Economic Tradeoffs--Where do we need to head?
Over the past 30 years, the United States has made it a national policy to hold inflation down. We have achieved it through foreign labor and cheaper materials. We, the consumers, have demanded it. We, the investors, demanded it from our publically traded companies. For years it worked. The amount of consumer goods available for the average American would boggle the mind of someone transported from 1970. Today’s home has a panoply of gadgets, even a house below the poverty level. How do most houses afford these gadgets? They have been made inexpensive and available by being sourced overseas in a cheaper labor market. The cost of this free and easy access to consumer goods and cheaper prices has come with a tradeoff, however. That trade off is the dismantling of manufacturing in the United States. Now, the landscape is changing.
US Governmental spending and borrowing has injected an excess of dollars into the world economy. This large infusion of currency has begun to destabilize the US currency. The evidence of this is the move away from the dollar as the reserve currency of choice and the significant posturing of lender nations such as China and Japan against our out of control spending. Our inflation resistant times are coming to an end. The cheap goods produced overseas will now be more expensive. This is happening without currency translation as well as the Chinese begin to gain higher wages. China is ceding the low cost producer title to India soon. We are at a cross roads. We are ceasing to become an economic dynamo.
Where shall we go? China is in the process of commandeering the production and supplies of many industrial metals that are crucial to a modern economy. There are incredible barriers to penetration of American products in many countries that are competing with us. Free trade has not ever been free and unencumbered. Free trade has also bled manufacturing away from the US in the zeal to reduce inflationary pressures. We are under considerable cultural pressure to reduce our consumption, reduce our energy expenditures, decrease our wealth. We live in a resource constrained world. Most of the world is playing the economic game for keeps. It is time for us to do so as well.

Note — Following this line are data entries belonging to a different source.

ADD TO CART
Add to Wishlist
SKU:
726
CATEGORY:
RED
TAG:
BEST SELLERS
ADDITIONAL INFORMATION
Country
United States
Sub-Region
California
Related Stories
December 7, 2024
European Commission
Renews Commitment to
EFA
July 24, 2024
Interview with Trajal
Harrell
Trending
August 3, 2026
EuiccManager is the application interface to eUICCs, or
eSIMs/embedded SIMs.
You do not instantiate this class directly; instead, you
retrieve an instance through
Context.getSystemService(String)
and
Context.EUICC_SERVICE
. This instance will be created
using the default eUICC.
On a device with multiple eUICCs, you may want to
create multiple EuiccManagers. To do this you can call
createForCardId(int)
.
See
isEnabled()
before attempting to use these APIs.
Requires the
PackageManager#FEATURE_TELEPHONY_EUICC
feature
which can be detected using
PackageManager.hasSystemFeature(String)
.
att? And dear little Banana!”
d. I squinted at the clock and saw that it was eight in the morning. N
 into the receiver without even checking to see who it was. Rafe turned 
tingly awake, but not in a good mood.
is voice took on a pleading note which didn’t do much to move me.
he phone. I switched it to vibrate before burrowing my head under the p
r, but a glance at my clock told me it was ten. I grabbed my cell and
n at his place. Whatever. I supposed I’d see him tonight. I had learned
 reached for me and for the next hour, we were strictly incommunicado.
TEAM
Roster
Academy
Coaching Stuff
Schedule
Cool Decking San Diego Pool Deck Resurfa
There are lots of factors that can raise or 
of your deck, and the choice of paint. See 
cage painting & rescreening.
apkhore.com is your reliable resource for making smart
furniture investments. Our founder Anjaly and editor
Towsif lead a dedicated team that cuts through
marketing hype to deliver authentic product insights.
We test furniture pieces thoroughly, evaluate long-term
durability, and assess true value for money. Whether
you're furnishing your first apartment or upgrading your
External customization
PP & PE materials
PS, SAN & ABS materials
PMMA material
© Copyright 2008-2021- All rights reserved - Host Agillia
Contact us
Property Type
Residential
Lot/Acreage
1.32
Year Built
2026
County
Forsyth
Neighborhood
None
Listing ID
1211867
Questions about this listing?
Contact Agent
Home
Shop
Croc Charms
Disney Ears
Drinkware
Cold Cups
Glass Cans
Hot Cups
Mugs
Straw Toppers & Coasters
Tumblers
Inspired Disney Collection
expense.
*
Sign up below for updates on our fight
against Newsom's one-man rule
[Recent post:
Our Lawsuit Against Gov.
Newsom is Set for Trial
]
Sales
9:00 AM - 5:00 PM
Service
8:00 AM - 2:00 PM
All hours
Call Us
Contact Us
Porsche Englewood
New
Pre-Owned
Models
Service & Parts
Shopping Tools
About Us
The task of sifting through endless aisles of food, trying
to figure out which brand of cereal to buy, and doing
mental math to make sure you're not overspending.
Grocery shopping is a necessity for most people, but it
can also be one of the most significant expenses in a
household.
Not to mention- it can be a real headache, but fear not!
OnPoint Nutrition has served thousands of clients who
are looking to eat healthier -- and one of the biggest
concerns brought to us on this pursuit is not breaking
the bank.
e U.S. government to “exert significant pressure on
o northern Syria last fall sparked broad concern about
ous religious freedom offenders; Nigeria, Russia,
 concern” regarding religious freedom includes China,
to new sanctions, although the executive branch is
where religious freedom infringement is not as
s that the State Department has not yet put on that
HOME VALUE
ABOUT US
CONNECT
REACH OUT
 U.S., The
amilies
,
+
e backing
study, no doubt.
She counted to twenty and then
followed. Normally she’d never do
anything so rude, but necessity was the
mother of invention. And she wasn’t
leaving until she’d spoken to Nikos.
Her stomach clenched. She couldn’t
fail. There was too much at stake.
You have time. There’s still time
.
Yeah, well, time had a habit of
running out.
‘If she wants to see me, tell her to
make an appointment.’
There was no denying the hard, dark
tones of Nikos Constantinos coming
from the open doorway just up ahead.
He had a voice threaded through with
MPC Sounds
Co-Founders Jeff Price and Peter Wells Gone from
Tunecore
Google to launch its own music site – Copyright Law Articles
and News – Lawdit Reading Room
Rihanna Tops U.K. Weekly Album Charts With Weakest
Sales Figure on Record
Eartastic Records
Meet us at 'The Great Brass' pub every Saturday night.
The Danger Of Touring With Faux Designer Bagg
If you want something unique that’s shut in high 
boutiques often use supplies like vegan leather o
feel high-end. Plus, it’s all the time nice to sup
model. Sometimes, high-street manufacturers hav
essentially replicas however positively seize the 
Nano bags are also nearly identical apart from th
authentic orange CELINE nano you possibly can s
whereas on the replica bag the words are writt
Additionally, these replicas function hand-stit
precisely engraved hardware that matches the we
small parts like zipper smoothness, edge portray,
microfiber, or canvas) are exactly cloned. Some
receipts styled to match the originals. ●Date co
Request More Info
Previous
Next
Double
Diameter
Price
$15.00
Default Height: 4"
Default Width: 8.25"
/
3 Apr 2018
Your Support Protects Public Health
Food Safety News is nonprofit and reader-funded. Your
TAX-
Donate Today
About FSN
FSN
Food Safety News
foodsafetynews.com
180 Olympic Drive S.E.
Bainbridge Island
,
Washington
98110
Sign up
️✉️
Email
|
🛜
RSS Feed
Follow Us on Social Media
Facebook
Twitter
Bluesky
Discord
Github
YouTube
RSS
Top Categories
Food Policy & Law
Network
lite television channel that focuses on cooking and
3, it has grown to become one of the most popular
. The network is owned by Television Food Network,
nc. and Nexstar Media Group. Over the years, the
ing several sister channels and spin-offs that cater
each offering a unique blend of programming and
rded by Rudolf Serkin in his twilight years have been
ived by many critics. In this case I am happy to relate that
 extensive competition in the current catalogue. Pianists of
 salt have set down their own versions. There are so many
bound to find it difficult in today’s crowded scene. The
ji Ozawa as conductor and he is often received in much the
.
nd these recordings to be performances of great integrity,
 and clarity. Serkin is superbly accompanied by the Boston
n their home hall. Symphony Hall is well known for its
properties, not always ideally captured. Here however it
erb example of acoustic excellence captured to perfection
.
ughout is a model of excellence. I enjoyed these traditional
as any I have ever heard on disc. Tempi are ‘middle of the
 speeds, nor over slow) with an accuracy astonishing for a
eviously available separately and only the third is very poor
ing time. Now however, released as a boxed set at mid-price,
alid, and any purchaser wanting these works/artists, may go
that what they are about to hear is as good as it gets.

This is getting long and I can comment after this. I feel that we need to look at the trade offs. Our economy is truly based upon what is grown under the sun and what is mined, cut, processed, and manufactured into useful products that our people use. We need to look at rebuilding our manufacturing base. That may mean higher priced goods that are locally produced. It may mean less stuff in our houses. It may mean rational choices. What do you think?